Ginny buried her head on her knees and shivered like a wet dog, the same way she had when we were in my bedroom and Mom was trying to shake me awake. Had Mom and Donna’s dachshund shivered like that when it was dying? Then she looked up at me and said, “Do you know the rest of it?”
“The rest of what?”
“The poem.” Ginny swallowed and recited in a thin voice, “O Lord, thou hast searched me, and known me. Thou knowest my downsitting and mine uprising; thou understandest my thought afar off. Thou compassest my path and my lying down, and art acquainted with all my ways. For there is not a word in my tongue, but lo, O Lord, thou knowest it altogether.”
“He told you not to tell,” I said. “He told you not to tell anyone, didn’t he? And you couldn’t. The only way you could tell was
to use someone else’s words, to make it pretty, to recite poetry.”
“Thou hast beset me behind and before, and laid thine hand upon me.”
“You had all those bruises,” I said, “and everybody thought it was just from gymnastics. They thought you were practicing for the circus.”
“Such knowledge is too wonderful for me; it is high, I cannot attain unto it. Whither shall I go from thy Spirit? or whither shall I flee from thy presence?”
“You ran away to New York,” I told her. “And Aunt Donna sent you back home. And then you died.”
“If I ascend up into heaven, thou art there: if I make my bed in hell, behold, thou art there. If I take the wings of the morning, and dwell in the uttermost parts of the sea; even there shall thy hand lead me, and thy right hand shall hold me.”
The wings of the morning. “Ginny was light as a bird,” Mom always said; and even I, the neighborhood butterball, had learned to fly. I remembered the way Ginny had looked at the bed the first time I saw her, the way she’d covered her mouth with her hands. She’d seen that, all right, even if I couldn’t show her Woolworth’s.
“Did you hate dawn too?” I asked her. “Did he—did he—”

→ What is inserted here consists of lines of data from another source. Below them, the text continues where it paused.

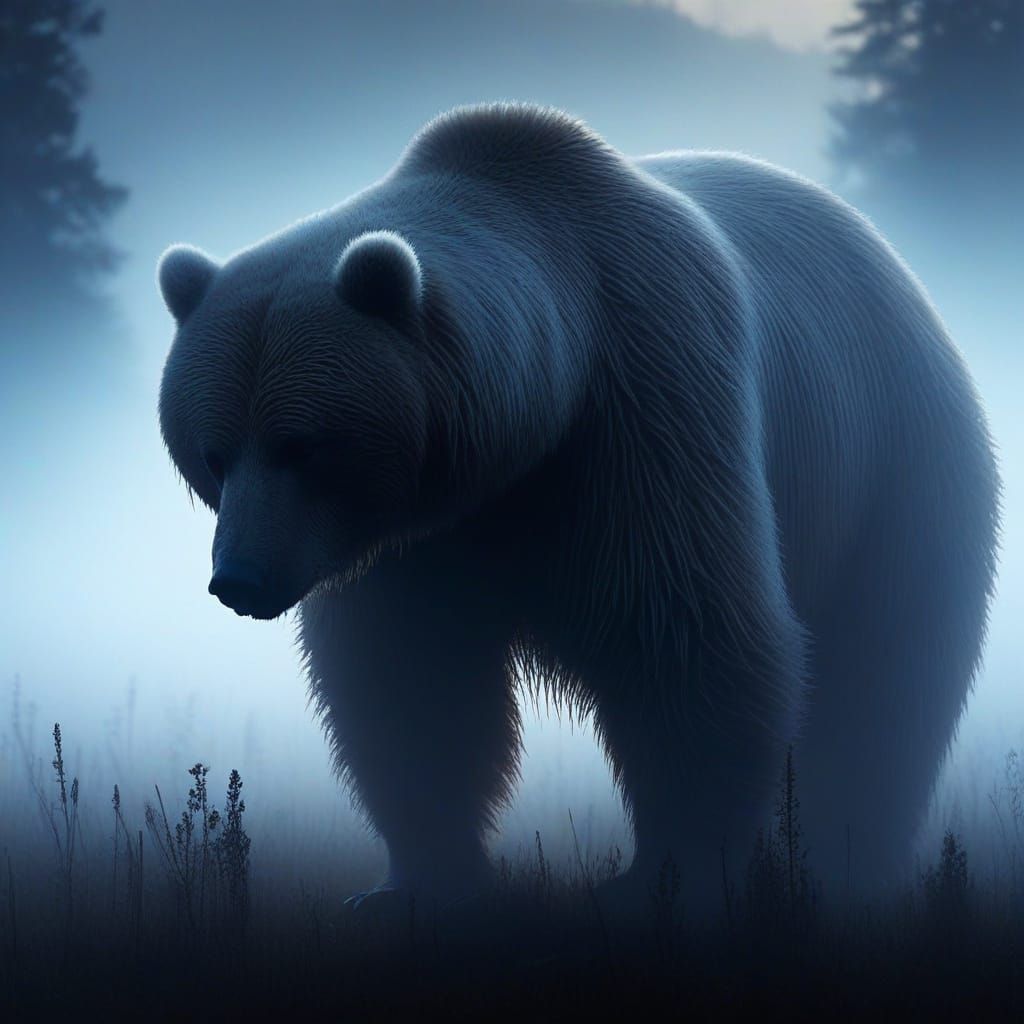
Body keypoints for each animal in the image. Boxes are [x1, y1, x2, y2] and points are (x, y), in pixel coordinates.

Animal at [157, 102, 1000, 914]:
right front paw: (414, 883)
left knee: (884, 677)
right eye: (215, 451)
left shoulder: (645, 414)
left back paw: (850, 862)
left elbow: (687, 642)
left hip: (898, 467)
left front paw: (667, 876)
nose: (239, 579)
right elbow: (409, 682)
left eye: (301, 446)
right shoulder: (420, 539)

“If I say, Surely the darkness shall cover me; even the night shall be light about me. Yea, the darkness hideth not from thee; but the night shineth as the day: the darkness and the light are both alike to thee.”

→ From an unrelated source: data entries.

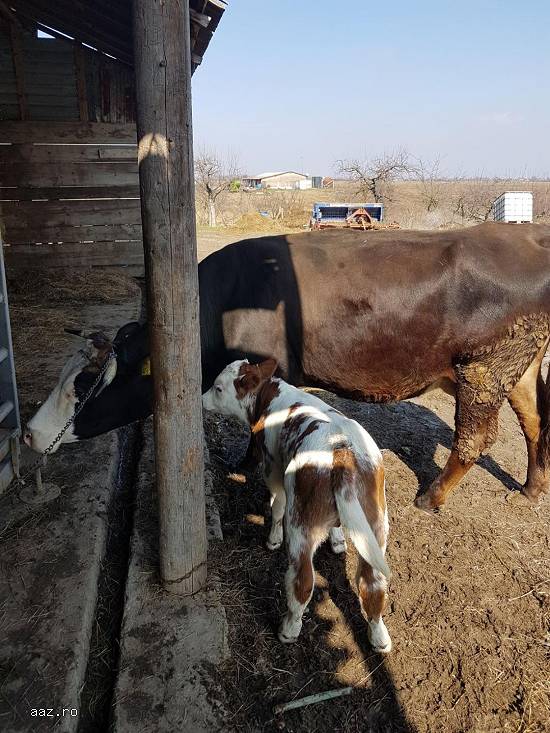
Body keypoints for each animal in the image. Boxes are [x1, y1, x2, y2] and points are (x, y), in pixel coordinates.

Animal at [24, 222, 550, 512]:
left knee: (475, 438)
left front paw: (245, 467)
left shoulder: (264, 370)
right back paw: (531, 488)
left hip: (483, 370)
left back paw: (432, 497)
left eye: (83, 384)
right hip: (517, 370)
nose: (29, 433)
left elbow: (257, 425)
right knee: (535, 423)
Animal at [202, 358, 391, 650]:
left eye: (218, 388)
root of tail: (342, 450)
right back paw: (379, 636)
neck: (270, 399)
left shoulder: (272, 466)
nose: (201, 399)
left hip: (301, 522)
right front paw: (337, 540)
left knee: (303, 580)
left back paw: (289, 628)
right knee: (373, 583)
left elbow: (277, 505)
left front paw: (272, 539)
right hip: (376, 522)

“You told Mom all that?” I said. “That whole poem?” Far away, someone was saying Emma, Emma, we’re home now.
“It’s Psalm 139,” Ginny said, and disappeared. I opened my eyes. We were in the driveway back at the house, and Mom and Donna and my father were all staring at me.
“Emma?” said my father. “What’s the matter? Are you sick?”

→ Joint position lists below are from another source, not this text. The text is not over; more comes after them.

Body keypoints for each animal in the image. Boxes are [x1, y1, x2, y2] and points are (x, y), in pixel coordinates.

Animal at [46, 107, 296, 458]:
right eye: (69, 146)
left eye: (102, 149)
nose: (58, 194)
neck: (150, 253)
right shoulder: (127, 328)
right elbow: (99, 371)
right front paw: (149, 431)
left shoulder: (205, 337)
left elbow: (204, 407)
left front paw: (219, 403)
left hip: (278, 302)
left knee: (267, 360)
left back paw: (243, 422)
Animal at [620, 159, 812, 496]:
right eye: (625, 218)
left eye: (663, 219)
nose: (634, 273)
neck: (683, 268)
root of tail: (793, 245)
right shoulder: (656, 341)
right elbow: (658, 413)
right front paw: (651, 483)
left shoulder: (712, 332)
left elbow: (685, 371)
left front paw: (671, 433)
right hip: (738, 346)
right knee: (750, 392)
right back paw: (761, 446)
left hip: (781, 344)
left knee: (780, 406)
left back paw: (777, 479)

“Yes,” I said. My head still hurt; I felt like I was going to throw up. Their faces were swimming in circles in front of me, and I knew that if I tried to stand up I’d pass out.
My father carried me into the house and deposited me on the living room couch while Mom fluttered around, looking worried. “I’ll be okay,” I said. “I’m probably just hungry.” But when they talked their voices reached me as if through water, and light hurt my eyes.